We can also look at total distance to get a quick snapshot of how much a player moves during a game or workout in comparison to his teammates. From there, we know that not all distance is created equally. Some distance is covered at walking speed, some at sprint speed, some during a drill, and some during the transition from one drill to the next. All of these factors need to be taken into consideration when determining how to interpret the data.
Just as there are many ways to accumulate distance, each position and how the player plays their position during drills is different. For example, a defensive midfielder may make the effort or acceleration to cover a big distance at speed but may only go 5-10 meters and then have to stop and change direction. In contrast, an outside defender – based on how they play and the team’s tactics – may cover a greater distance at speed. Both movements are important and relative to the position.

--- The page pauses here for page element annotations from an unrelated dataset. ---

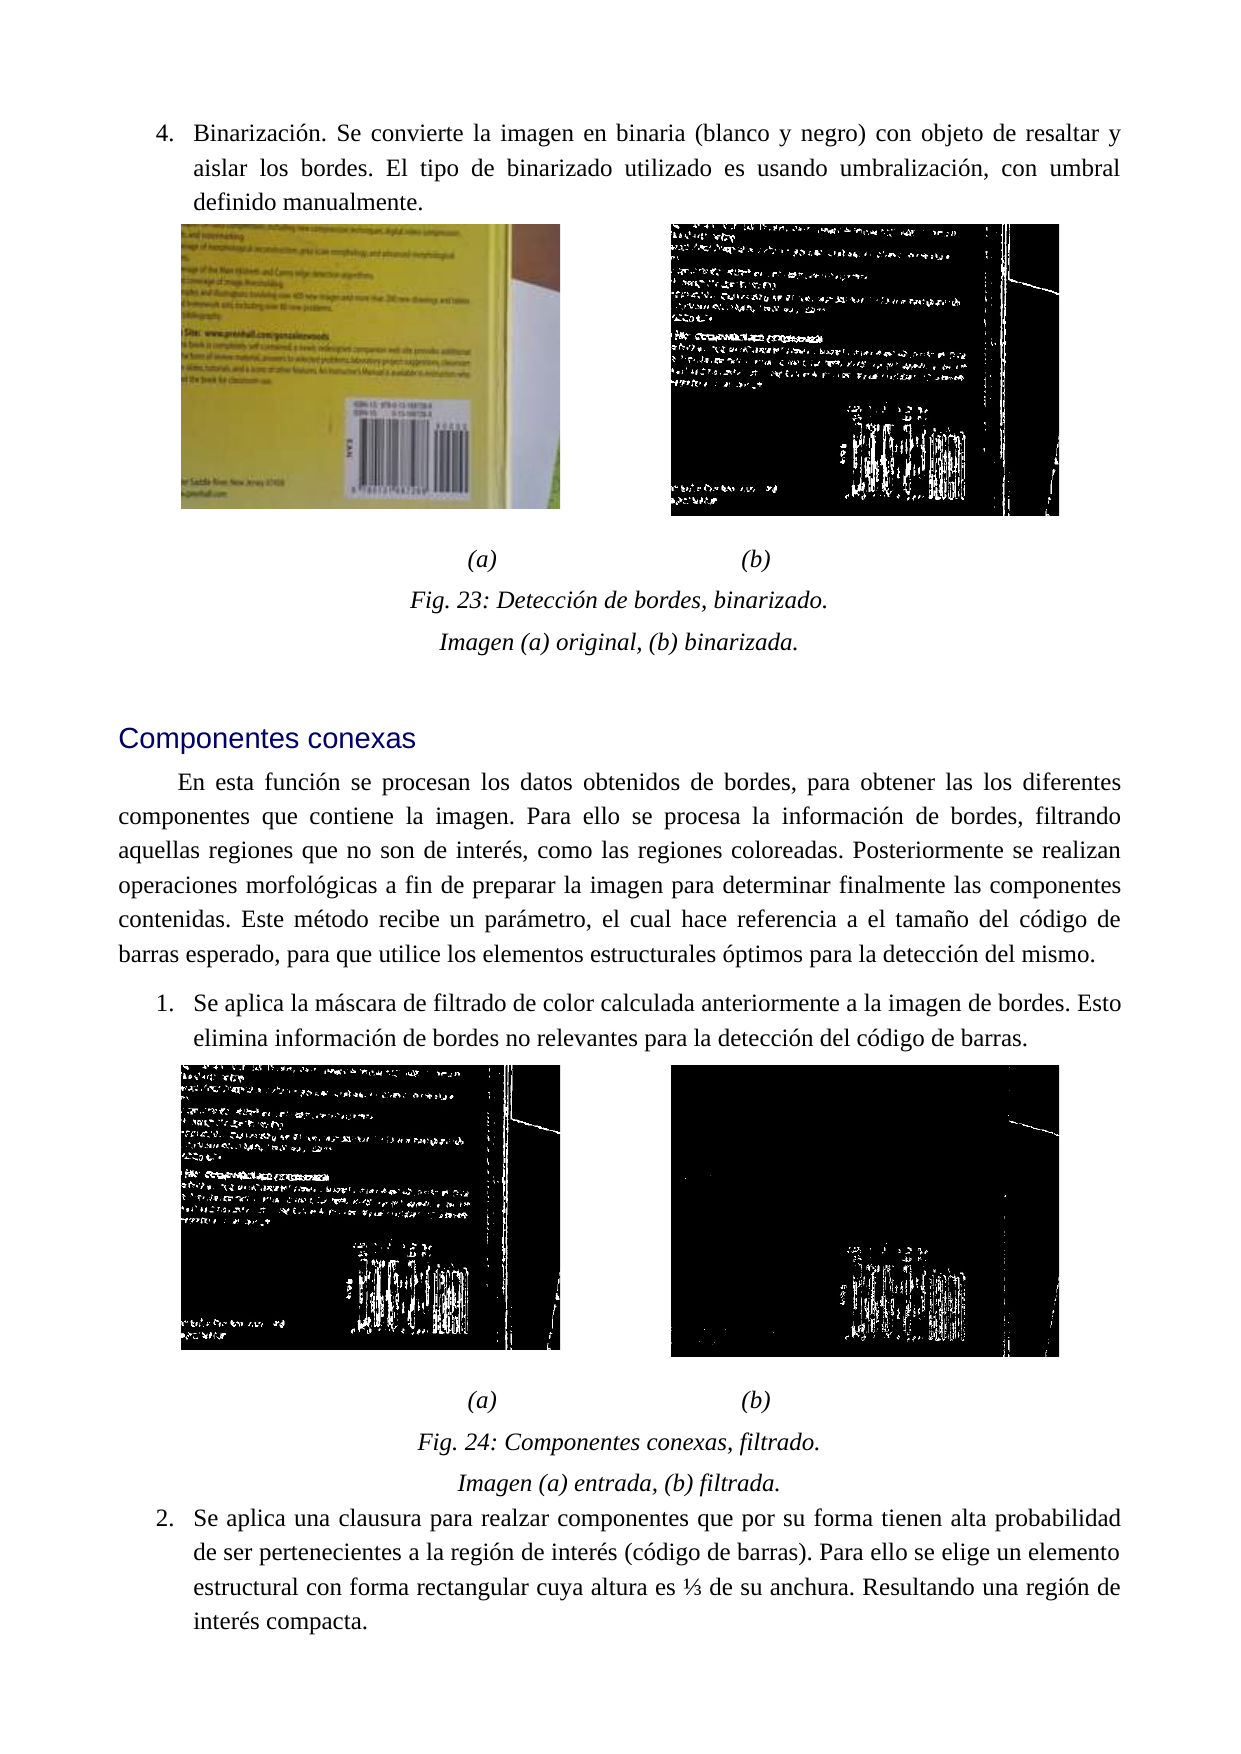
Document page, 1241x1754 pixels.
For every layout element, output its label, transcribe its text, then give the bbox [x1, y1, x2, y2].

list Se aplica una clausura para realzar componentes que por su forma tienen alta probabilidad de ser pertenecientes a la región de interés (código de barras). Para ello se elige un elemento estructural con forma rectangular cuya altura es ⅓ de su anchura. Resultando una región de interés compacta. [156, 1072, 1122, 1635]
subtitle Componentes conexas [118, 721, 1122, 754]
list (a) (b) [181, 1078, 1059, 1414]
text Fig. 23: Detección de bordes, binarizado. [181, 585, 1059, 614]
text (a) (b) [181, 237, 1059, 573]
list Binarización. Se convierte la imagen en binaria (blanco y negro) con objeto de resaltar y aislar los bordes. El tipo de binarizado utilizado es usando umbralización, con umbral definido manualmente. [156, 118, 1122, 216]
picture [671, 1065, 1060, 1357]
text En esta función se procesan los datos obtenidos de bordes, para obtener las los diferentes componentes que contiene la imagen. Para ello se procesa la información de bordes, filtrando aquellas regiones que no son de interés, como las regiones coloreadas. Posteriormente se realizan operaciones morfológicas a fin de preparar la imagen para determinar finalmente las componentes contenidas. Este método recibe un parámetro, el cual hace referencia a el tamaño del código de barras esperado, para que utilice los elementos estructurales óptimos para la detección del mismo. [118, 767, 1122, 968]
list Fig. 24: Componentes conexas, filtrado. [181, 1427, 1059, 1456]
text Imagen (a) original, (b) binarizada. [181, 627, 1059, 655]
picture [671, 224, 1060, 516]
picture [181, 1065, 561, 1350]
list Imagen (a) entrada, (b) filtrada. [181, 1468, 1059, 1497]
picture [181, 224, 561, 509]
list Se aplica la máscara de filtrado de color calculada anteriormente a la imagen de bordes. Esto elimina información de bordes no relevantes para la detección del código de barras. [156, 988, 1122, 1051]
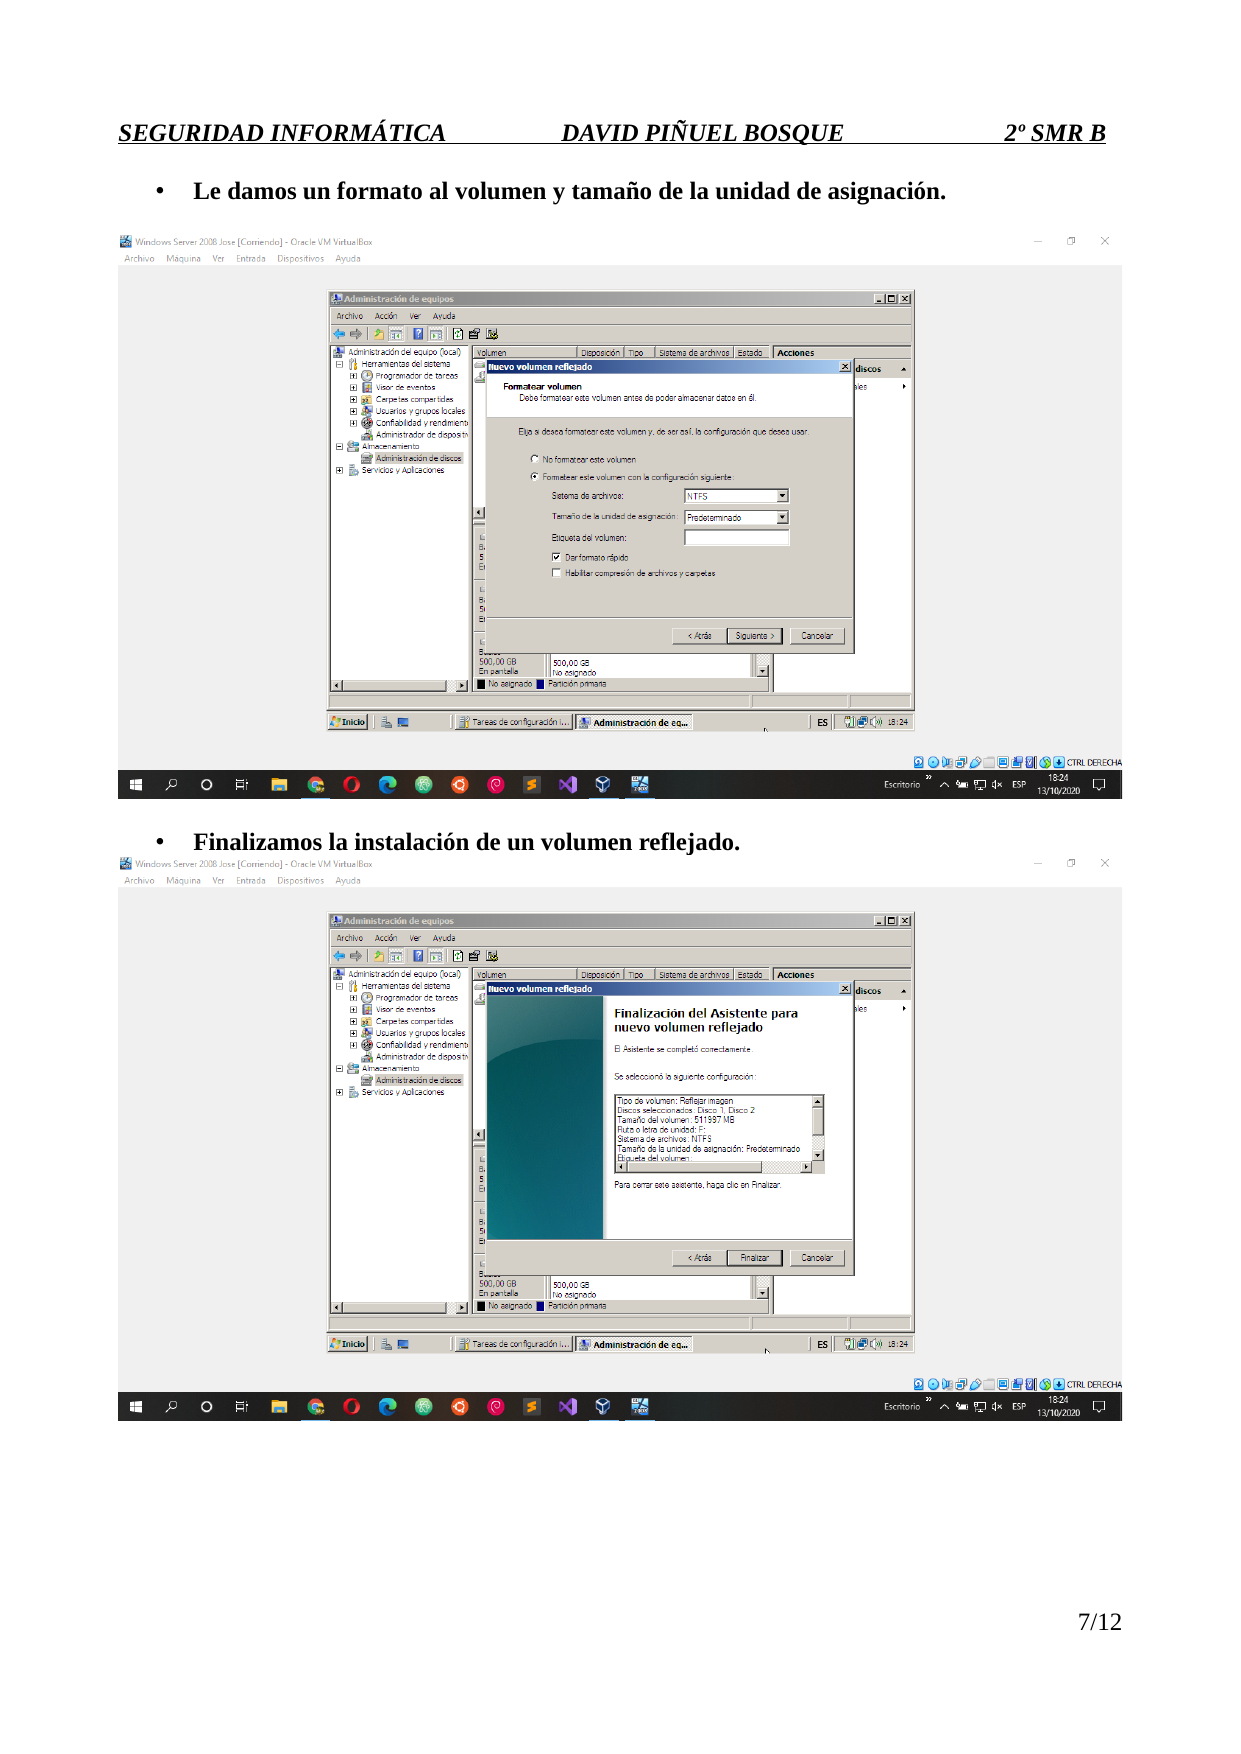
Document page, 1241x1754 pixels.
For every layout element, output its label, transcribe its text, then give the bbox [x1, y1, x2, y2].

picture [118, 855, 1123, 1421]
list Le damos un formato al volumen y tamaño de la unidad de asignación. [156, 176, 1122, 205]
list Finalizamos la instalación de un volumen reflejado. [156, 827, 1122, 855]
picture [118, 233, 1123, 799]
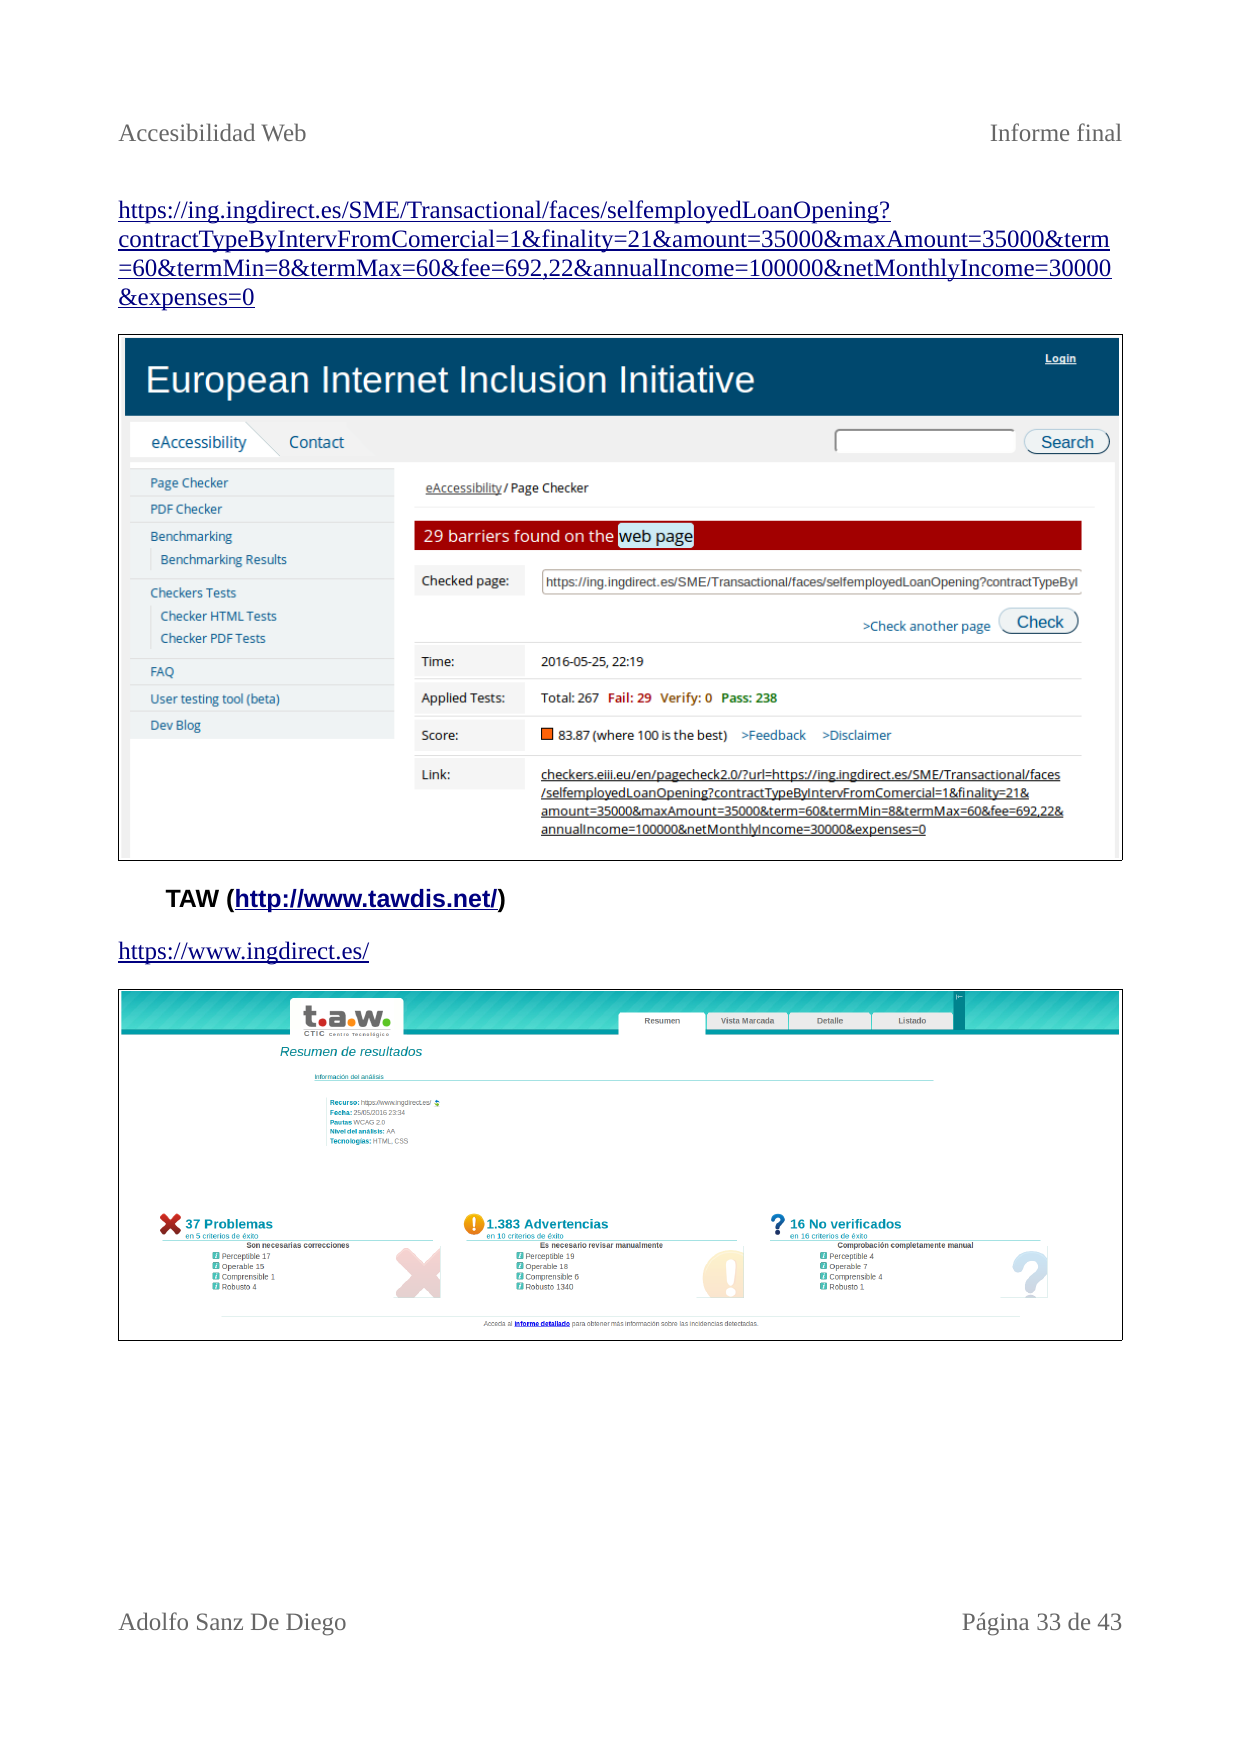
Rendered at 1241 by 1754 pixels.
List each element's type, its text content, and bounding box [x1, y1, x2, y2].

picture [385, 373, 414, 392]
picture [227, 373, 245, 400]
picture [491, 373, 507, 392]
picture [121, 337, 1119, 858]
picture [567, 373, 585, 392]
picture [333, 373, 349, 392]
picture [121, 991, 1119, 1338]
picture [621, 367, 626, 392]
picture [736, 373, 754, 392]
picture [461, 367, 466, 392]
subtitle TAW (http://www.tawdis.net/) [165, 884, 1122, 913]
picture [352, 368, 362, 392]
picture [589, 373, 605, 392]
picture [510, 366, 515, 392]
picture [438, 368, 448, 392]
picture [172, 373, 189, 392]
picture [248, 373, 266, 392]
picture [518, 373, 535, 392]
text https://ing.ingdirect.es/SME/Transactional/faces/selfemployedLoanOpening?contractTypeByIntervFromComercial=1&finality=21&amount=35000&maxAmount=35000&term=60&termMin=8&termMax=60&fee=692,22&annualIncome=100000&netMonthlyIncome=30000&expenses=0 [118, 196, 1122, 311]
text https://www.ingdirect.es/ [118, 936, 1122, 965]
picture [677, 373, 697, 392]
picture [540, 373, 556, 392]
picture [697, 368, 734, 392]
picture [470, 373, 487, 392]
picture [651, 368, 674, 392]
picture [418, 373, 436, 392]
picture [630, 373, 647, 392]
picture [194, 373, 204, 392]
picture [269, 373, 308, 392]
picture [148, 367, 169, 392]
picture [559, 373, 564, 392]
picture [205, 373, 224, 392]
picture [363, 373, 382, 392]
picture [323, 367, 328, 392]
picture [1046, 355, 1076, 364]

Keeping this in mind, those stats need to be looked at in the context of the game and how the coach wants each player to perform. For a defensive midfielder, we may look at distance in relation to the number of accelerations they made, while we may look at the distance covered, distance at high intensity, and the number of sprints for an outside defender.
From data interpretation to conclusion
Once we’ve established what we want to track, we can set goals. These goals focus on both particular drills and training sessions to plan for the weeks of training in preparation for a single match and in relation to the tournament as a whole.
We look at our drill history to determine which drills fit the particular day technically, tactically, and physically. Once we have a game plan, we execute it, and then look at the numbers during and after training to see if we’re accomplishing our goals. From there, it’s all about fine-tuning for the next day’s training session. While the data is a key component of training smart, it’s what the coaches and players do with that data that ultimately determines the outcome.”
As you can see, the use of the adidas miCoach elite Team System by the German national team at the World Cup, although not as visible as the boots or the uniform, is an essential part of what adidas does to make the teams and athletes better. We are constantly working to push the boundaries and improve the product in a way that enables teams to manage and maintain their physical performance in the most accurate way possible and hopefully we will see Darcy, adidas, EXOS and the German National team on the winner’s podium come Sunday, knowing that they were helped by the cutting edge innovation that is the miCoach elite Team System.